Can a Democrat be elected to the U.S. Senate from Tennessee? James Mackler, a Nashville lawyer and Army veteran, intends to find out. Mackler was in Memphis on Tuesday as part of an ongoing tour in which he is acquainting himself with Tennesseans across the state and simultaneously getting them acquainted with him.
Mackler is a political newcomer, making his first bid for office as an aspirant for the Senate seat now held by Republican Bob Corker and on the ballot in 2018. Besides having begun his race as an unknown, he confronts the fact that no Democrat has served in the Senate from Tennessee for a full generation, since then incumbent Senator Jim Sasser was upset by Republican Bill Frist in 1994.
Neither circumstance fazes Mackler, who sees his race as a case of answering a call to public service. This is the second time he has felt such a call. As he puts it, the first time was on September 11, 2001, when the terrorist attacks on New York and Washington prompted him to “shut down” his law practice and join the Army, becoming a Blackhawk helicopter pilot in Iraq and later serving in the Army’s JAG (legal) corps.
“I needed to do something to make a difference,” he explained on Tuesday. “I resigned from my job to run for the U.S. Senate for the same reason. I felt called back to service, and I believe my track record of service will appeal to voters across Tennessee, especially those ready for change.”
So, for the second time, troubled by “seeing what our leaders in Washington aren’t doing,” Mackler left his law practice and hit the road as a candidate. There was a personal motive as well. His daughters, students at a private Jewish school in Nashville, were evacuated from their school four times for bomb threats — part of a wave of such actions nationwide.

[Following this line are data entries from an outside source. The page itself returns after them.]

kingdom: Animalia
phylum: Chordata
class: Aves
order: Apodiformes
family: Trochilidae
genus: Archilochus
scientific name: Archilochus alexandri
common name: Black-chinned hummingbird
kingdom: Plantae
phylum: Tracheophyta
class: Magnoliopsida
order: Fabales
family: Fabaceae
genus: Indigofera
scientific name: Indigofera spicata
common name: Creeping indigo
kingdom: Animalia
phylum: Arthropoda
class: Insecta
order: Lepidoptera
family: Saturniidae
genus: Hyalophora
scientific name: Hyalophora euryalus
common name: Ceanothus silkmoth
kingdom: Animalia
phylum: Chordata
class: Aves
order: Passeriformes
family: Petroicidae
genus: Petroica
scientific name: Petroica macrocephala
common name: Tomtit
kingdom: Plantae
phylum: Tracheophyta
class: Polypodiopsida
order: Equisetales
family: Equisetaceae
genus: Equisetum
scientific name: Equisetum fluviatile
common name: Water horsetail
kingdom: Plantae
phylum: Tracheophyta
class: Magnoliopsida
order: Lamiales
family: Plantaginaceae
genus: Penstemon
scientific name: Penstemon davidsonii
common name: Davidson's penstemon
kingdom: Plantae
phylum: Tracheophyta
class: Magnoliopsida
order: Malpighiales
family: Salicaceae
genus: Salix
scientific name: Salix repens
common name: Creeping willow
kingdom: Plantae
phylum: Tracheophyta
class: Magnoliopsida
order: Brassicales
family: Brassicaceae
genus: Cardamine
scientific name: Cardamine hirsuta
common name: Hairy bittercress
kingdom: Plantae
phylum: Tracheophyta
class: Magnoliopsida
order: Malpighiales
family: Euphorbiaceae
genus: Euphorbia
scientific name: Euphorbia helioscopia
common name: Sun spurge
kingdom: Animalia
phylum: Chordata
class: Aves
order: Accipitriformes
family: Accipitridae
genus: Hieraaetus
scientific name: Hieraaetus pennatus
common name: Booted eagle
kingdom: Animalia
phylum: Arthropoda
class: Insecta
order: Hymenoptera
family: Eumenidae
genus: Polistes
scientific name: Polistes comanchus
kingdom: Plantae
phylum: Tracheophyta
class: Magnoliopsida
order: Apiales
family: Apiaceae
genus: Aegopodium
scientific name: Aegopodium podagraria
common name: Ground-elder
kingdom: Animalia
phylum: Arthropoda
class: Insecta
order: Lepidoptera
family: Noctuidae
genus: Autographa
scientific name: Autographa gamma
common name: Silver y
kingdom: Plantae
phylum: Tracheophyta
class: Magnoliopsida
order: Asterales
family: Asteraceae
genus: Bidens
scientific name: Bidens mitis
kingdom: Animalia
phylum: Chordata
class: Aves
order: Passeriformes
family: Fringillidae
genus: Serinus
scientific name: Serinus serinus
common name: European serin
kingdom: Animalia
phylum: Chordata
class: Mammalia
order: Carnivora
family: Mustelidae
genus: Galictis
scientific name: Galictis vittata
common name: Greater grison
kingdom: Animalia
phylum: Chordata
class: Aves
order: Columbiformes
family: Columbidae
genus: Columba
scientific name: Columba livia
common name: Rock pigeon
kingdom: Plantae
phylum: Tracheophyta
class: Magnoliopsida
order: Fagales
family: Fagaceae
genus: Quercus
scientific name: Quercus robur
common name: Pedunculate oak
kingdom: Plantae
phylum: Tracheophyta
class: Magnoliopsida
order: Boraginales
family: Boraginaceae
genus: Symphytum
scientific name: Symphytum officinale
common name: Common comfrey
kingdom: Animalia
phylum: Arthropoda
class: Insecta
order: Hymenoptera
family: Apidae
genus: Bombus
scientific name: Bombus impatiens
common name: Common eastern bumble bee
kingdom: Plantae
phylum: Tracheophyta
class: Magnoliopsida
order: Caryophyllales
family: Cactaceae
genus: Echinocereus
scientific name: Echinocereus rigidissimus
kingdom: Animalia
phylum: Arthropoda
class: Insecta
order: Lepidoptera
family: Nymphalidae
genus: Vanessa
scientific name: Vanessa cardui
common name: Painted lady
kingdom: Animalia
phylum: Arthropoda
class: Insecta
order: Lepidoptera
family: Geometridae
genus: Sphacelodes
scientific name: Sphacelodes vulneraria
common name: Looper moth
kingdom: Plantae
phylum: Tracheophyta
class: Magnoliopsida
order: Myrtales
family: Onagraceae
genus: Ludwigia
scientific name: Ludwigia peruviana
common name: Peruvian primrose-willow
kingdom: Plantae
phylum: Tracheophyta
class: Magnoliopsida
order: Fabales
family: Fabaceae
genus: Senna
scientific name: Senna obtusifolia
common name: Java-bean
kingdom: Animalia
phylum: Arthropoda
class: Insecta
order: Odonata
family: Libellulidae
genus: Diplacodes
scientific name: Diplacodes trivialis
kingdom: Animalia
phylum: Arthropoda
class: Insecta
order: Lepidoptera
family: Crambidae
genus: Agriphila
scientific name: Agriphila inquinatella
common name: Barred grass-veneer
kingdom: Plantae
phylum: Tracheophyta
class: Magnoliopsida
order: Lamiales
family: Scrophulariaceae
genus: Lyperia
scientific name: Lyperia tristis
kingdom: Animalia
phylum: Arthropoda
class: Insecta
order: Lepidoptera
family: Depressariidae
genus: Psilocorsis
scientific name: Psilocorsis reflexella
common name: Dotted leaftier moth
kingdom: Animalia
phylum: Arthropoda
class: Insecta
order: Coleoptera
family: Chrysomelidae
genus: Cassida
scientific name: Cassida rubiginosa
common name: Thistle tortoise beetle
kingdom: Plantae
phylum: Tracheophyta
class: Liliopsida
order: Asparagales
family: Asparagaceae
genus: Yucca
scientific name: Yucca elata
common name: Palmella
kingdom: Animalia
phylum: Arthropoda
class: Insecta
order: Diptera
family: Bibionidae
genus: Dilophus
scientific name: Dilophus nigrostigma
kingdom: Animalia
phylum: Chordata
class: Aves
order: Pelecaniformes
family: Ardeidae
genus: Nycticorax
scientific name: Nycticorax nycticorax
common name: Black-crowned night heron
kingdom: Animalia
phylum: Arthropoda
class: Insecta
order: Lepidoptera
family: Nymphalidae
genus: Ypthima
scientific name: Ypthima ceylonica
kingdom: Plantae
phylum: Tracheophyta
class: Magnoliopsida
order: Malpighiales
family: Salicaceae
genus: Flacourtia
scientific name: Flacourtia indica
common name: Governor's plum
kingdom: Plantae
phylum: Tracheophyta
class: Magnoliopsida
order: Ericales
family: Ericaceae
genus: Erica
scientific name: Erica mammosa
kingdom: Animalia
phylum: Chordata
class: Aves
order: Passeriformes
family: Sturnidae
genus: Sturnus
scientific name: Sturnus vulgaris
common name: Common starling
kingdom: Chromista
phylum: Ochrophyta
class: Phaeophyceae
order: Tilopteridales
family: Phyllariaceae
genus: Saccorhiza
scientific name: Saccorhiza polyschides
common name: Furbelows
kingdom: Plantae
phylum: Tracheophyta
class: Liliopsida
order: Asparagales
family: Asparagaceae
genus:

“I was so upset that our country has become so divided and that I had to explain that to my girls. It was a critical moment,” he says.
Mackler’s platform focuses on three issues: “jobs, health care, and education.” He sees incumbent Republican Corker as especially vulnerable on the health-care issue, having voted with the majority of his party in several unsuccessful efforts to repeal the Affordable Care Act.
Mackler might take comfort from a poll taken earlier this month by Public Policy Polling, a company that normally takes its surveys in tandem with Democratic causes and candidates and was paid for by the health-care advocacy group Save My Care.
That poll was taken from a sample of 663 registered Tennessee voters during the period of August 11th-13th by robo-call, a method whereby a recorded message poses questions to persons on a pre-selected call list and listeners who hear the message out are invited to respond by using the numbers on their dial pad.
That poll purported to show Corker with a favorable job-performance rating of 34 percent, as against an unfavorable rating of 47 percent and found that less than half of those surveyed would vote for Corker, while 37 percent would vote for an unnamed Democrat.
Besides Democrat Mackler, a first-time candidate who is in the process of introducing himself to a state constituency, two Republicans with some pre-existing name identification have also talked of opposing the senator.
One is former state Representative Joe Carr, an ultra-conservative who garnered a respectable 40 percent in a 2014 primary race against Tennessee’s other Republican senator, Lamar Alexander. Another, who also occupies a place on the GOP’s right wing, is current state Representative Andy Holt, who has referred vaguely to “multiple polls” but has not identified them or cited any particulars.
And, of course, there are even vaguer soundings taken by President Trump, who responded to Corker’s recent criticism of him for lacking “stability” and “competence” with a tweet that said: “Strange statement by Bob Corker considering that he is constantly asking me whether or not he should run again in ’18. Tennessee not happy!”
For all that, two recent polls — one released by Vanderbilt University showing Corker with a 52 percent approval rating and another taken by the polling company Morning Consult giving the Senator a 57 percent approval rating — would seem to bolster Corker’s chances.
In any case, Mackler knows he has his work cut out for him. His rounds in Memphis on Tuesday included an appearance at a Latino Leadership Luncheon and an evening fund-raiser. And, as he indicated, he intends to be back, again and again.